===== MATERIALS PROVIDED

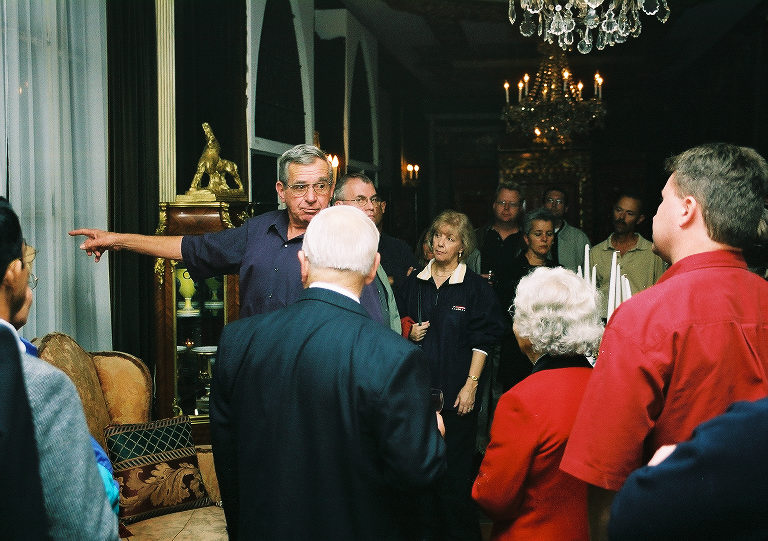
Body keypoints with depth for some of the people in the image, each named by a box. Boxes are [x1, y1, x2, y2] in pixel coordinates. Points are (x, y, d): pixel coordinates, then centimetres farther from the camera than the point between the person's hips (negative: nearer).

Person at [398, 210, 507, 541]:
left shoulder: (475, 287, -2)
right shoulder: (414, 283, 8)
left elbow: (482, 340, -4)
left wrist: (470, 385, -10)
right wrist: (409, 333, -4)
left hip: (456, 392, -4)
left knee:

==========

▶ [ASSIGNMENT]:
The answer consists solely of the lines from the one containing "right shoulder: (414, 283, 8)" through the last line of the data above, reproduced exactly.

▶ [RESPONSE FOR THIS EXERCISE]:
right shoulder: (414, 283, 8)
left elbow: (482, 340, -4)
left wrist: (470, 385, -10)
right wrist: (409, 333, -4)
left hip: (456, 392, -4)
left knee:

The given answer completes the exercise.